In our case, an xpath will tell the program where to look for the images that we want. Since mostly all different website are built in their own unique way with their own layouts and structures, the location of their contents can be completely different from one to another.

When using the “Custom” alternative. You have the possibility to scrape a page of a website which aren’t supported otherwise. To do this however, you need to help the program with finding the images using a custom Xpath. This guide will show you how to do it in a simple way

First you need to get an addon for your browser that will help you test xpaths. For Chrome you can use this and for Firefox you can use this. This guide will be using Chrome, but it’s similar for Firefox. I will use this website in this example. It is a page that contains ~100 images that we will scrape.

Right-click on an image and click “Inspect”. This will open Google Developer Tools in a bar to the right or the bottom.

You should now be seeing a sidebar with the URL to the image visible.

Now right-click the link and select “Copy” and then “Copy XPath”. The Xpath to the image should now be saved to your clipboard.

Open your Xpath-addon.    addon

Paste the Xpath into the left part of the box that poped up. If the path doesn’t end with “//img/@src”, add it. It should now look like this. With the URL to the image showing up in the right part of the box.

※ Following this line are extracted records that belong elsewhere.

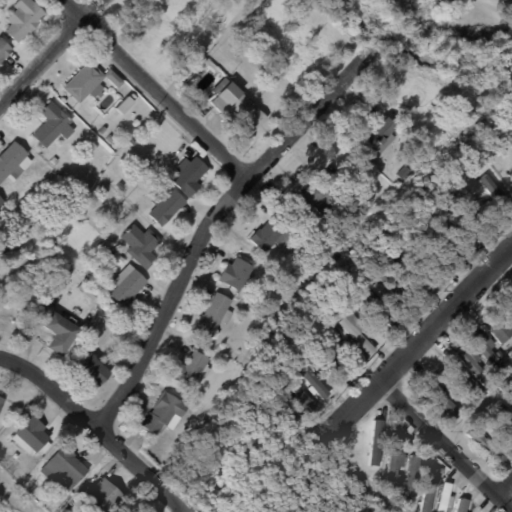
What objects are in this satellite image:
building: (21, 18)
building: (24, 18)
building: (3, 48)
building: (4, 49)
road: (48, 54)
building: (112, 77)
building: (115, 78)
building: (83, 81)
building: (86, 82)
road: (154, 87)
building: (127, 102)
building: (123, 104)
building: (237, 107)
building: (236, 109)
building: (51, 125)
building: (54, 125)
building: (101, 129)
building: (378, 135)
building: (381, 135)
building: (110, 140)
building: (10, 160)
building: (55, 160)
building: (13, 162)
building: (336, 163)
building: (411, 163)
building: (405, 172)
building: (510, 173)
building: (187, 174)
building: (189, 175)
building: (510, 175)
building: (494, 193)
building: (493, 194)
building: (309, 197)
building: (317, 198)
building: (1, 201)
building: (164, 205)
building: (1, 206)
building: (167, 206)
building: (88, 210)
building: (472, 218)
building: (133, 220)
road: (217, 223)
building: (350, 226)
building: (459, 232)
building: (274, 233)
building: (268, 235)
building: (338, 237)
building: (469, 237)
building: (140, 244)
building: (142, 244)
building: (443, 245)
building: (18, 250)
building: (113, 254)
building: (24, 260)
building: (429, 264)
building: (233, 273)
building: (238, 274)
building: (366, 277)
building: (413, 277)
building: (125, 284)
building: (128, 286)
building: (89, 290)
building: (397, 293)
building: (509, 305)
building: (25, 312)
building: (381, 312)
building: (510, 312)
building: (212, 315)
building: (214, 316)
building: (497, 327)
building: (497, 328)
building: (354, 331)
building: (59, 332)
building: (62, 333)
building: (355, 335)
road: (419, 341)
building: (482, 342)
building: (485, 351)
building: (332, 361)
building: (471, 363)
building: (472, 365)
building: (90, 367)
building: (93, 368)
building: (189, 368)
building: (192, 369)
building: (457, 380)
building: (312, 382)
building: (319, 388)
building: (509, 392)
building: (510, 395)
building: (301, 397)
building: (0, 398)
building: (440, 398)
building: (301, 400)
building: (2, 402)
building: (443, 402)
building: (159, 411)
building: (502, 411)
building: (166, 413)
road: (100, 426)
building: (29, 435)
building: (33, 437)
building: (375, 442)
building: (375, 443)
road: (447, 443)
building: (484, 445)
building: (483, 447)
building: (7, 454)
building: (393, 458)
building: (394, 461)
building: (14, 468)
building: (62, 468)
building: (67, 469)
building: (412, 478)
building: (398, 479)
building: (412, 479)
building: (429, 487)
road: (505, 487)
building: (429, 490)
building: (100, 495)
building: (443, 497)
building: (443, 497)
building: (104, 498)
building: (459, 504)
building: (461, 506)
building: (66, 511)
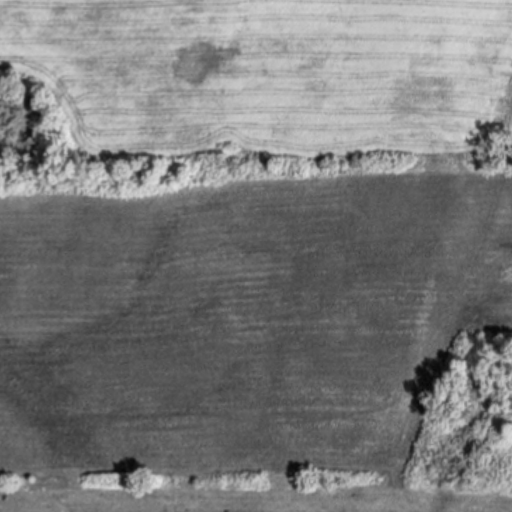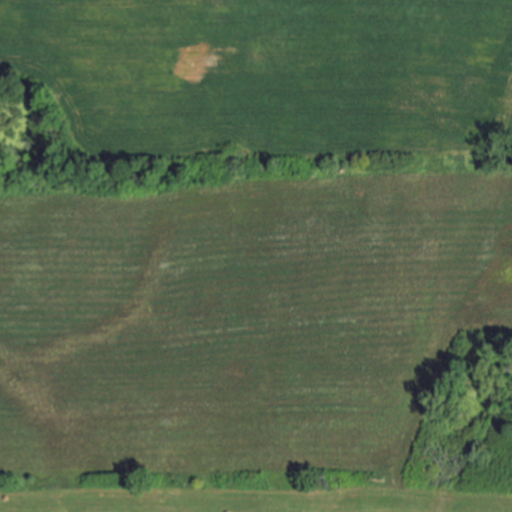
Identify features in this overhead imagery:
crop: (255, 256)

We now have a working Xpath.

Here things get a bit more complicated. But once you have done it a few times things will clear up.

We want all the images on the page. To do this we modify our Xpath a bit. What we want to do is to identify a top level element or “container” in which all of the images are located. You can do this by moving your mouse cursor inside the Developer Tools and look for a place where all the images appears to get a blue overlay.

Here I have found a spot that seems to get what we want. Now we repeat step 5-7. Remember to add “//img/@src”

This is the result you should now be seeing. We now have an Xpath which the program can use to scrape the images.